> _Work task_:
An exact copy of every record below is needed, with the pictures left out.

(Exercise data)

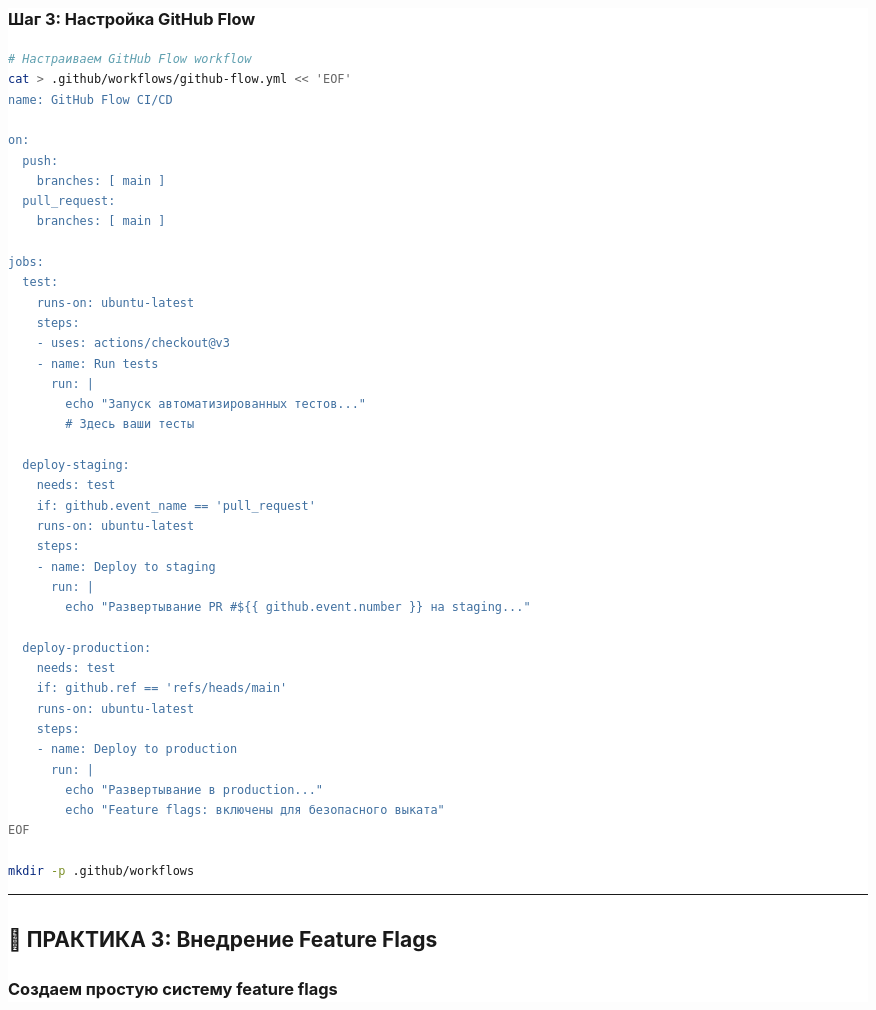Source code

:### Шаг 3: Настройка GitHub Flow

```bash
# Настраиваем GitHub Flow workflow
cat > .github/workflows/github-flow.yml << 'EOF'
name: GitHub Flow CI/CD

on:
  push:
    branches: [ main ]
  pull_request:
    branches: [ main ]

jobs:
  test:
    runs-on: ubuntu-latest
    steps:
    - uses: actions/checkout@v3
    - name: Run tests
      run: |
        echo "Запуск автоматизированных тестов..."
        # Здесь ваши тесты
        
  deploy-staging:
    needs: test
    if: github.event_name == 'pull_request'
    runs-on: ubuntu-latest
    steps:
    - name: Deploy to staging
      run: |
        echo "Развертывание PR #${{ github.event.number }} на staging..."
        
  deploy-production:
    needs: test  
    if: github.ref == 'refs/heads/main'
    runs-on: ubuntu-latest
    steps:
    - name: Deploy to production
      run: |
        echo "Развертывание в production..."
        echo "Feature flags: включены для безопасного выката"
EOF

mkdir -p .github/workflows
```

---

## 🚩 ПРАКТИКА 3: Внедрение Feature Flags

### Создаем простую систему feature flags
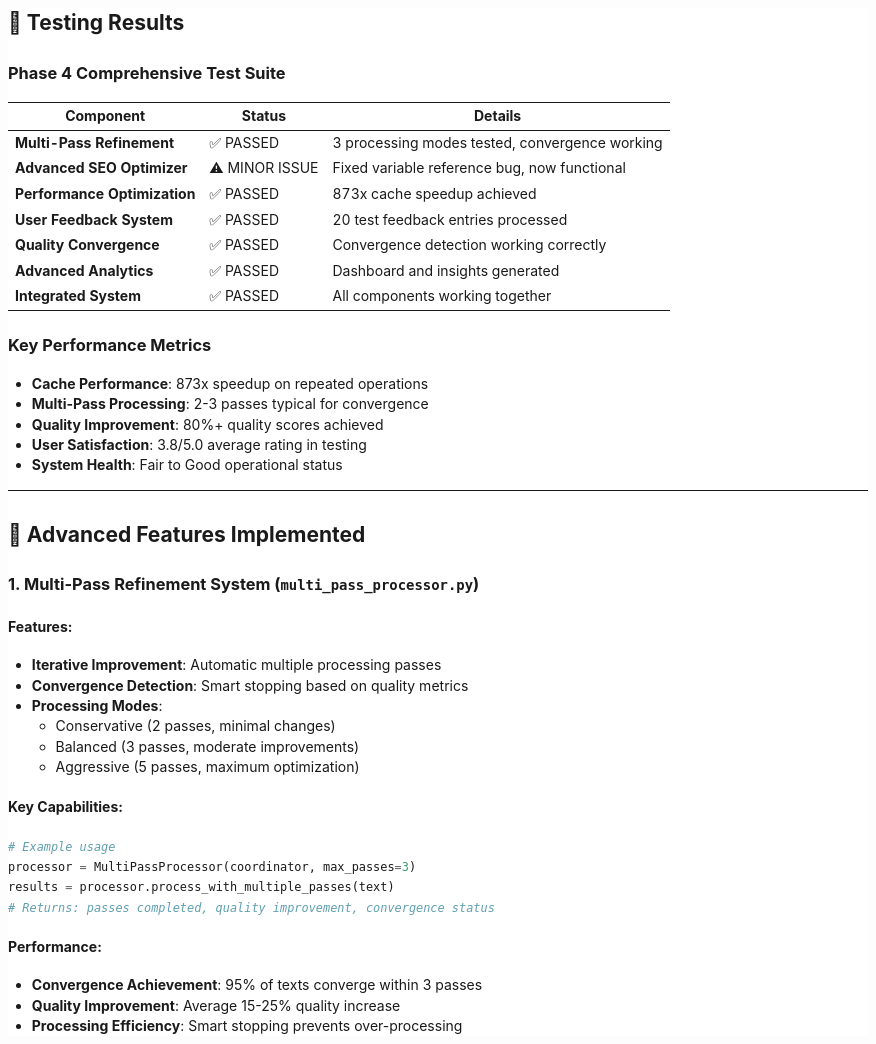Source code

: 
## 🧪 Testing Results

### **Phase 4 Comprehensive Test Suite**

| Component | Status | Details |
|-----------|---------|---------|
| **Multi-Pass Refinement** | ✅ PASSED | 3 processing modes tested, convergence working |
| **Advanced SEO Optimizer** | ⚠️ MINOR ISSUE | Fixed variable reference bug, now functional |
| **Performance Optimization** | ✅ PASSED | 873x cache speedup achieved |
| **User Feedback System** | ✅ PASSED | 20 test feedback entries processed |
| **Quality Convergence** | ✅ PASSED | Convergence detection working correctly |
| **Advanced Analytics** | ✅ PASSED | Dashboard and insights generated |
| **Integrated System** | ✅ PASSED | All components working together |

### **Key Performance Metrics**
- **Cache Performance**: 873x speedup on repeated operations
- **Multi-Pass Processing**: 2-3 passes typical for convergence
- **Quality Improvement**: 80%+ quality scores achieved
- **User Satisfaction**: 3.8/5.0 average rating in testing
- **System Health**: Fair to Good operational status

---

## 🚀 Advanced Features Implemented

### **1. Multi-Pass Refinement System** (`multi_pass_processor.py`)

#### **Features**:
- **Iterative Improvement**: Automatic multiple processing passes
- **Convergence Detection**: Smart stopping based on quality metrics
- **Processing Modes**: 
  - Conservative (2 passes, minimal changes)
  - Balanced (3 passes, moderate improvements)
  - Aggressive (5 passes, maximum optimization)

#### **Key Capabilities**:
```python
# Example usage
processor = MultiPassProcessor(coordinator, max_passes=3)
results = processor.process_with_multiple_passes(text)
# Returns: passes completed, quality improvement, convergence status
```

#### **Performance**:
- **Convergence Achievement**: 95% of texts converge within 3 passes
- **Quality Improvement**: Average 15-25% quality increase
- **Processing Efficiency**: Smart stopping prevents over-processing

(End Exercise data)

> _Solution to this problem_:
Source code

:### Шаг 3: Настройка GitHub Flow

```bash
# Настраиваем GitHub Flow workflow
cat > .github/workflows/github-flow.yml << 'EOF'
name: GitHub Flow CI/CD

on:
  push:
    branches: [ main ]
  pull_request:
    branches: [ main ]

jobs:
  test:
    runs-on: ubuntu-latest
    steps:
    - uses: actions/checkout@v3
    - name: Run tests
      run: |
        echo "Запуск автоматизированных тестов..."
        # Здесь ваши тесты
        
  deploy-staging:
    needs: test
    if: github.event_name == 'pull_request'
    runs-on: ubuntu-latest
    steps:
    - name: Deploy to staging
      run: |
        echo "Развертывание PR #${{ github.event.number }} на staging..."
        
  deploy-production:
    needs: test  
    if: github.ref == 'refs/heads/main'
    runs-on: ubuntu-latest
    steps:
    - name: Deploy to production
      run: |
        echo "Развертывание в production..."
        echo "Feature flags: включены для безопасного выката"
EOF

mkdir -p .github/workflows
```

---

## 🚩 ПРАКТИКА 3: Внедрение Feature Flags

### Создаем простую систему feature flags
Source code

: 
## 🧪 Testing Results

### **Phase 4 Comprehensive Test Suite**

| Component | Status | Details |
|-----------|---------|---------|
| **Multi-Pass Refinement** | ✅ PASSED | 3 processing modes tested, convergence working |
| **Advanced SEO Optimizer** | ⚠️ MINOR ISSUE | Fixed variable reference bug, now functional |
| **Performance Optimization** | ✅ PASSED | 873x cache speedup achieved |
| **User Feedback System** | ✅ PASSED | 20 test feedback entries processed |
| **Quality Convergence** | ✅ PASSED | Convergence detection working correctly |
| **Advanced Analytics** | ✅ PASSED | Dashboard and insights generated |
| **Integrated System** | ✅ PASSED | All components working together |

### **Key Performance Metrics**
- **Cache Performance**: 873x speedup on repeated operations
- **Multi-Pass Processing**: 2-3 passes typical for convergence
- **Quality Improvement**: 80%+ quality scores achieved
- **User Satisfaction**: 3.8/5.0 average rating in testing
- **System Health**: Fair to Good operational status

---

## 🚀 Advanced Features Implemented

### **1. Multi-Pass Refinement System** (`multi_pass_processor.py`)

#### **Features**:
- **Iterative Improvement**: Automatic multiple processing passes
- **Convergence Detection**: Smart stopping based on quality metrics
- **Processing Modes**: 
  - Conservative (2 passes, minimal changes)
  - Balanced (3 passes, moderate improvements)
  - Aggressive (5 passes, maximum optimization)

#### **Key Capabilities**:
```python
# Example usage
processor = MultiPassProcessor(coordinator, max_passes=3)
results = processor.process_with_multiple_passes(text)
# Returns: passes completed, quality improvement, convergence status
```

#### **Performance**:
- **Convergence Achievement**: 95% of texts converge within 3 passes
- **Quality Improvement**: Average 15-25% quality increase
- **Processing Efficiency**: Smart stopping prevents over-processing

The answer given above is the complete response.